Esse aumento das compromissadas, para Volpon, pode ser visto como um indício preocupante.
 
“As pessoas costumam acreditar que as crises acontecem sem aviso prévio. Isso é incorreto. A literatura mostra que existe tipicamente um encurtamento de prazo antes das crises financeiras. É claro que sempre existe um evento que funciona como um fósforo,mas antes disso, teve um processo de jogar gasolina no chão”, diz o ex-diretor de Assuntos Internacionais do BC. “É isto que estamos fazendo. No mercado financeiro em sua totalidade, existem dois ativos sem risco, as compromissadas e o dólar. Em um evento do tipo, esses recursos que estão nas compromissadas podem rapidamente virar dólares em Nova York".

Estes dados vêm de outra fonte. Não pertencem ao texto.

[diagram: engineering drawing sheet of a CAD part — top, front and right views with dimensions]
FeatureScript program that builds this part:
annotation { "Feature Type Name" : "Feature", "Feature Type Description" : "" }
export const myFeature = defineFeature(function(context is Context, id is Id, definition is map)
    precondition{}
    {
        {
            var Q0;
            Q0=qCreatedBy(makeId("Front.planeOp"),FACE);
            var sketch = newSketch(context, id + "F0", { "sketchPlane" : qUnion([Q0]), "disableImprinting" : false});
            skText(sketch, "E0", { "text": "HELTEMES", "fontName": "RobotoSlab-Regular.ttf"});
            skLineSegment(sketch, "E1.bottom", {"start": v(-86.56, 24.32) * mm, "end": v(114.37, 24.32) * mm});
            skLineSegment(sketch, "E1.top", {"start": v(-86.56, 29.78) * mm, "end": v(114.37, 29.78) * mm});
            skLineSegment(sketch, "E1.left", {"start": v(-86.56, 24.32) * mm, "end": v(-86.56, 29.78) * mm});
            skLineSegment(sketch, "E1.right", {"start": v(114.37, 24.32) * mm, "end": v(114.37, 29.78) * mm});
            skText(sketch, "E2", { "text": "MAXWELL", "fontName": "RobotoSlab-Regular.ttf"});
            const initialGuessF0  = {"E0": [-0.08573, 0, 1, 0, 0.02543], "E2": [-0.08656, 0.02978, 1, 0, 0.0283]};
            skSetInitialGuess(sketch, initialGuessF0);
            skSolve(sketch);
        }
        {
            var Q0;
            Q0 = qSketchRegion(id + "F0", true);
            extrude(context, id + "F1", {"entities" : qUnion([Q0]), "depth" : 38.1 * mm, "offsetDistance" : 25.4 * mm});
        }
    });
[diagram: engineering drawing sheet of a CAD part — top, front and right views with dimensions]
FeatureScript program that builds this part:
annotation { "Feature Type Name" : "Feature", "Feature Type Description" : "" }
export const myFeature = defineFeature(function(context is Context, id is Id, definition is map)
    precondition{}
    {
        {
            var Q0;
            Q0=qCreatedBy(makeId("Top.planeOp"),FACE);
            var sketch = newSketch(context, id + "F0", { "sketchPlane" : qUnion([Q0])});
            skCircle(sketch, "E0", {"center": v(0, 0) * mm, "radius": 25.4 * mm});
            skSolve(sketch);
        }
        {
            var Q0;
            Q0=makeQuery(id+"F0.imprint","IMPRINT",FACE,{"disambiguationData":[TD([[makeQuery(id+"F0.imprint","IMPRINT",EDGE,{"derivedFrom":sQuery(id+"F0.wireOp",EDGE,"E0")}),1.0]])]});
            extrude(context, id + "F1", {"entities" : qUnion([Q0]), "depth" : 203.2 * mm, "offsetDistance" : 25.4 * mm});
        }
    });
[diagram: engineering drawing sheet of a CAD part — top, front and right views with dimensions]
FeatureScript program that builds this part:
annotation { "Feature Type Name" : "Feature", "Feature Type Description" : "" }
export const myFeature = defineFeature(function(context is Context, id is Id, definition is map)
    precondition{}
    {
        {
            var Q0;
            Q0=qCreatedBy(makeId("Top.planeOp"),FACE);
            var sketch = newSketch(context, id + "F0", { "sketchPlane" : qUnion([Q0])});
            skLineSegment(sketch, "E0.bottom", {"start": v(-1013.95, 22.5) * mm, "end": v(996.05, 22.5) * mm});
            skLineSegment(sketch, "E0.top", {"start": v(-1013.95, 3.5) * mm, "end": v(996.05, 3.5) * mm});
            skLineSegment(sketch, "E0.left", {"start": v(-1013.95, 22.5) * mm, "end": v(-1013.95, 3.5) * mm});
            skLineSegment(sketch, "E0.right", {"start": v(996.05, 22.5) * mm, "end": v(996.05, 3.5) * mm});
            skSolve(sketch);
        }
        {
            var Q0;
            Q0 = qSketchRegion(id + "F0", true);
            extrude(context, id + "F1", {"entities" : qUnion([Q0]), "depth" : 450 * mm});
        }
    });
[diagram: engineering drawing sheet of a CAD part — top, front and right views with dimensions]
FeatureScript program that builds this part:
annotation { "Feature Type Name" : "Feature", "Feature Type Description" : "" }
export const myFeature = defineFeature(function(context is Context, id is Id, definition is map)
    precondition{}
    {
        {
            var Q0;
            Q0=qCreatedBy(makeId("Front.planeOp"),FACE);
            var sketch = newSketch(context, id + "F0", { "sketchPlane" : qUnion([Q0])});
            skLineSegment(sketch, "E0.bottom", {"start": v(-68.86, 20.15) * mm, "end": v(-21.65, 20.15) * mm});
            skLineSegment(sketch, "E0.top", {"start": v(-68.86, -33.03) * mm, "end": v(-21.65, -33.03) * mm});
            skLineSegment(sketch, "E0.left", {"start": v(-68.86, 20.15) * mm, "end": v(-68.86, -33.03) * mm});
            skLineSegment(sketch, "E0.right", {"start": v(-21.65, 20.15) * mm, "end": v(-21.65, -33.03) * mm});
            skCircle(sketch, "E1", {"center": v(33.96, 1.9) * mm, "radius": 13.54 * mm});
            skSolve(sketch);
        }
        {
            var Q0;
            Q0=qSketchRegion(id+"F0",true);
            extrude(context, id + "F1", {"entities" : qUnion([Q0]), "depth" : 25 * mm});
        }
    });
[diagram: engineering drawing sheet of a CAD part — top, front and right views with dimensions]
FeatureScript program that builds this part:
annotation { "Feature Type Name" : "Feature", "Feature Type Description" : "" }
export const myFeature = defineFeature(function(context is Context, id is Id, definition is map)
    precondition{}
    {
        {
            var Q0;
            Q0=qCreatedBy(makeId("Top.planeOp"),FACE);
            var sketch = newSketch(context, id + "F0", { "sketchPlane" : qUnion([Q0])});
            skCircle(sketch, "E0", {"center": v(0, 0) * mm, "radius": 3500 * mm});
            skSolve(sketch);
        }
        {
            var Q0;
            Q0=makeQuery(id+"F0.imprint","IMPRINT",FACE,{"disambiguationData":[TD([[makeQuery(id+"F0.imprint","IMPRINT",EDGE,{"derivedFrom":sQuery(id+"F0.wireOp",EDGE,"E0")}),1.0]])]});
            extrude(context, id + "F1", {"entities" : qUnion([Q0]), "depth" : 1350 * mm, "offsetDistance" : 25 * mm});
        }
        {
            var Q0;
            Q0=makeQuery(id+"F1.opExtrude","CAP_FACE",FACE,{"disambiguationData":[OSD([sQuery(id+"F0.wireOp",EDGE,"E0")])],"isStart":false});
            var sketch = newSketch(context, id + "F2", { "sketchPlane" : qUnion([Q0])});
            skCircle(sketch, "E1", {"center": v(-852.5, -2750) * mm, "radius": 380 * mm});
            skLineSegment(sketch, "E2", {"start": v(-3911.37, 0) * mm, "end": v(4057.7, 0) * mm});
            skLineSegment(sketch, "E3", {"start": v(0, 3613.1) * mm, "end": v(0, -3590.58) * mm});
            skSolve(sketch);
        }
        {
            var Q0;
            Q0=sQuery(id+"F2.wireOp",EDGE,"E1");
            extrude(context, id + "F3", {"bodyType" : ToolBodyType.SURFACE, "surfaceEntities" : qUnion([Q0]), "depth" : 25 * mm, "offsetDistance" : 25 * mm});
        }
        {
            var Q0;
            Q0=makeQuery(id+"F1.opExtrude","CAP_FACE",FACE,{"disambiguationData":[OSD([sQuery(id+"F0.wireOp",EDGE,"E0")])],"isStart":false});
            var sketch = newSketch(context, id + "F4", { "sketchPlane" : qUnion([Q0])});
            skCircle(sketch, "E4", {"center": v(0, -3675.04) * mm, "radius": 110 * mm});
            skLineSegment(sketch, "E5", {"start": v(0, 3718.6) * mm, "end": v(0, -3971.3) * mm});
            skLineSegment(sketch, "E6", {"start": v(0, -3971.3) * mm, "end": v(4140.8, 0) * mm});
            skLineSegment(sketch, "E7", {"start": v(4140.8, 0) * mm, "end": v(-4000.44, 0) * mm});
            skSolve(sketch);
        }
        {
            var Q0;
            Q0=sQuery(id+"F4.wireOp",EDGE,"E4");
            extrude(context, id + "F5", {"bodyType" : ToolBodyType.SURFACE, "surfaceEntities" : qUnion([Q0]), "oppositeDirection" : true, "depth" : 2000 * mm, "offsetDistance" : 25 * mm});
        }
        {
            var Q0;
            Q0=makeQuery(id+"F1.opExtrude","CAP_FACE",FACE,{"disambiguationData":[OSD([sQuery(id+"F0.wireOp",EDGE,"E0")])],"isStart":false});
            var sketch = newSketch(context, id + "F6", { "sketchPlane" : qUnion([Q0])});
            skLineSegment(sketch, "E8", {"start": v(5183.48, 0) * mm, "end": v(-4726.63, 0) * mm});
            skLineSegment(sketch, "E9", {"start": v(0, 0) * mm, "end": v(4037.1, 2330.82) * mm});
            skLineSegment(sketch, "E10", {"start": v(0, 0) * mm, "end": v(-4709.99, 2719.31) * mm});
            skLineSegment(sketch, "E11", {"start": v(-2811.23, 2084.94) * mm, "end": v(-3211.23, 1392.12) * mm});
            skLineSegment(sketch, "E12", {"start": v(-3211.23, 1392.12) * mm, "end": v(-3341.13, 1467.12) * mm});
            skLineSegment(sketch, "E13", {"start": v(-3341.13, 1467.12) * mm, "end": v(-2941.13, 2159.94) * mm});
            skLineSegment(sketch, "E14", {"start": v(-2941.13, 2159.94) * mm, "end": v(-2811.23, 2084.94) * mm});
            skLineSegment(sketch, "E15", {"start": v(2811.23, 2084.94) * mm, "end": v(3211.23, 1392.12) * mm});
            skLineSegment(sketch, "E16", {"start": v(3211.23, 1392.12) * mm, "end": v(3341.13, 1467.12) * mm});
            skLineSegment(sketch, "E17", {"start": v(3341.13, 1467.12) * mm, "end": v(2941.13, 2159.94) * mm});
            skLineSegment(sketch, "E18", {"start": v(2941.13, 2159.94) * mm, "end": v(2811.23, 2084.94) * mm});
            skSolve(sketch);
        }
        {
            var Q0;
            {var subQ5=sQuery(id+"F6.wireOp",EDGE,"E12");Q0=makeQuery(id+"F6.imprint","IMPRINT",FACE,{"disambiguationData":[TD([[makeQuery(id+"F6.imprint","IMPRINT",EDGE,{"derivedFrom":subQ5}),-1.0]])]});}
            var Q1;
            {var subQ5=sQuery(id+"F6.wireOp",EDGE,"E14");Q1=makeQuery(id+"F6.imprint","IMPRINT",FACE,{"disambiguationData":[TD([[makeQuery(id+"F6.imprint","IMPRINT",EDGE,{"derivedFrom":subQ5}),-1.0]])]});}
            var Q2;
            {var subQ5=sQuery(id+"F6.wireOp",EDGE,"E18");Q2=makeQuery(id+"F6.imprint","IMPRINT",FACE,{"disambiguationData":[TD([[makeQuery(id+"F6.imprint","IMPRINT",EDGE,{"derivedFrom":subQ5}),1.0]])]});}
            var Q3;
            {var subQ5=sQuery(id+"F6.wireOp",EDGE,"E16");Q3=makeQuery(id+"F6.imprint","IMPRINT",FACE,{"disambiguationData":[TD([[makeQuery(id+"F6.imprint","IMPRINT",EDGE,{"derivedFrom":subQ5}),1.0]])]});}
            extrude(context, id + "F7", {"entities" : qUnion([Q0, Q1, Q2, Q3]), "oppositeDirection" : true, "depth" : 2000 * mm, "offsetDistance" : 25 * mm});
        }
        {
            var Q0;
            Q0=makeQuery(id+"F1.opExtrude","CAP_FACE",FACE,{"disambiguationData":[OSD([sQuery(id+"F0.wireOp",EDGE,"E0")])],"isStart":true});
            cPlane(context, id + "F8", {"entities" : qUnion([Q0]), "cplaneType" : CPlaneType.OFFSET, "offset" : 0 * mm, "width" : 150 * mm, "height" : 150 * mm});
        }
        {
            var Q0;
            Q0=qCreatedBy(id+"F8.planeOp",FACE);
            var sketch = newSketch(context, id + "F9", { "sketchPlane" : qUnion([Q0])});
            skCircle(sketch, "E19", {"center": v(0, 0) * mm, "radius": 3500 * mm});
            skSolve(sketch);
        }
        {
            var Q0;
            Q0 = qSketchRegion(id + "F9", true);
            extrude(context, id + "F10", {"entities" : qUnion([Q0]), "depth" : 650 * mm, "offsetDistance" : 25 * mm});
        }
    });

Nas contas do banco suíço, a duração média da dívida pública brasileira caiu de 45,95 meses em dezembro do ano passado para 44,48 meses em agosto. Quando são consideradas essas operações, a queda é mais intensa, passando de 36,86 meses para 32,44 meses, o menor patamar desde março de 2010.
 
A reversão desse movimento diz o ex-BC, só deve ocorrer quando o governo der alguma resposta crível sobre como pretende financiar o Renda Cidadã dentro do teto de gastos. E, em um ambiente já bastante pressionado, a demora em responder a esses questionamentos só piora a situação, alerta.
 
A ideia de que a Selic já tenha ultrapassado o lower bound, por outro lado, é refutada pelo economista-chefe do ASA Bank, Carlos Kawall. “O BC, nos termos das sinalizações que tem dado, encara isso [a situação do mercado de juros] de maneira binária. Existindo o teto de gastos, está mantida a sinalização da prescrição futura de que o juro ficará baixo por bastante tempo. No cenário de ruptura do teto, essa prescrição seria imediatamente retirada e, a partir daí, o BC analisaria o impacto dessa burla nas projeções de inflação, hiato do produto, juro neutro”, explica. Segundo o ex-secretário do Tesouro, essa ideia não corresponde à realidade porque o contexto é o de que o teto de gastos se mantém.
 
Isso não significa, por outro lado, que a situação já não esteja cobrando seu preço. Mesmo com o “forward guidance” do BC em vigor, o estresse desses mercados é tal que, se as condições financeiras permanecerem inalteradas, o crescimento do PIB contratado para 2021 seria de apenas 1,2%, contra 2,1% da projeção oficial do ASA Bank. “Se tivermos outra piora das condições financeiras equivalente ao que tivermos nas últimas três semanas, essa projeção cai para algo em torno de zero”, alerta.